Sufferers of these illnesses lobby, petition, and vote to demand access to CBD, the more research reveals the plant’s benefits. The demand comes from varied demographics. People who need CBD are parents, retirees, and children. Physicians recommend cannabidiol to aide or supplement treatments to a growing number of patients from all walks of life. The average CBD user, then, is just that: Average. As legislation and social perspectives shift, emerging entrepreneurs seek to provide experiences devoid of the “stoner” stereotype.
Shifting Clientele
A lot of the stigma stems from (no pun intended) the fact that CBD is a component of cannabis. Media and political profiling pegged the average cannabis user as a smelly, crusty hippie trope. Until recently, local markets’ CBD sales funneled almost entirely through smoke shops and adult stores, thanks to said longstanding stigma. Someone out looking to buy CBD for arthritis does not want to have to buy it from a “head shop,” probably less so a “porn shop.” People taking CBD today are a far cry from the Cheech and Chong imagery typified in cannabis culture.
A New Way to Shop
CBD is still a niche industry, even as it gains popularity. As it does, though, one benefit is that the niche is no longer in the product itself. Instead, businesses can focus on catering to specialized market demographics. In Knoxville, Tennessee, a local CBD shop makes a proprietary oil and fits its aesthetic to serve “an older, female suburbanite with chronic pain,” according to the manager. These shops focus their branding and marketing on “health,” “beauty,” or “wellness.”

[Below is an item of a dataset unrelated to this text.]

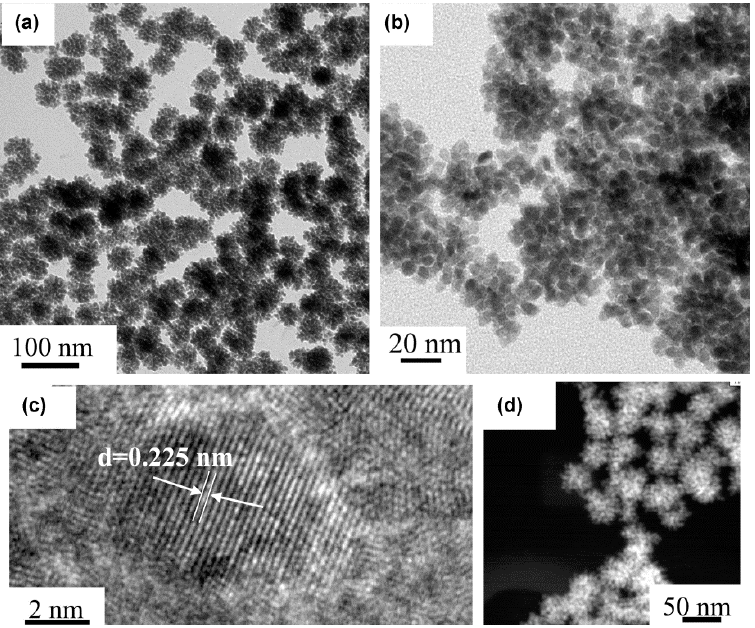
Figure 15. TEM images of Pd nanodendrites at different magnification ( a , b ); ( c ) HR-TEM image of Pd nanodendrites; ( d ) ADF-STEM image of Pd nanodendrites. Reproduced from Ref. [134] with permission from the ACS, 2009.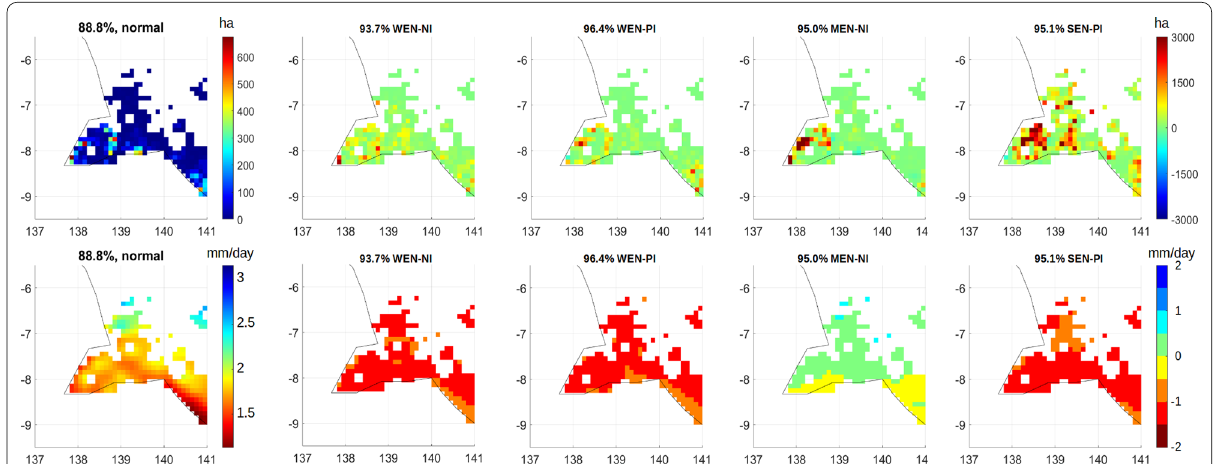
Fig. 4 Spatial of joint Pattern from each category on Merauke. In a normal graph, the colour represents an average of total burned area for each grid in the composite year only during fire season (July–December). Other categories represent the difference between each category with value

Shops all over the country project that their stores are invested in their patrons’ wellbeing. Business owners see their stores as hopeful fixtures of their communities, instead of new age, hippie shops. Todd Collins set up his store in Oklahoma with “retail space for skin care, bath, beauty and cosmetics, organic foods, pet products, essential oils and jewelry,” according to News OK. The location’s “kitchen area is already set up to be converted into squeezed vegetable and juice bar — served with and without CDB,” News OK reports.
Besides, It’s Not Weed
Stereotypes aside, commercial CBD used in the majority of available products doesn’t even come from cannabis. CBD is primarily extracted from industrial hemp. THC-heavy CBD products are only for sale where medicinal or recreational cannabis is legal. In most states, CBD legislation refers only to hemp-based extracts. Hemp-derived CBD must contain no more than 0.3% THC.
We know more about CBD and its effects than ever before, and it’s literally changing lives. Laws are enacted or modified to accommodate a fast growing need by an expanding number of people. As more people discover the benefits of CBD in their lives, they will seek out the consumer experiences comfortable for them. We likely can expect to see specialized CBD retailers crop up (okay, that pun was intended) a lot more.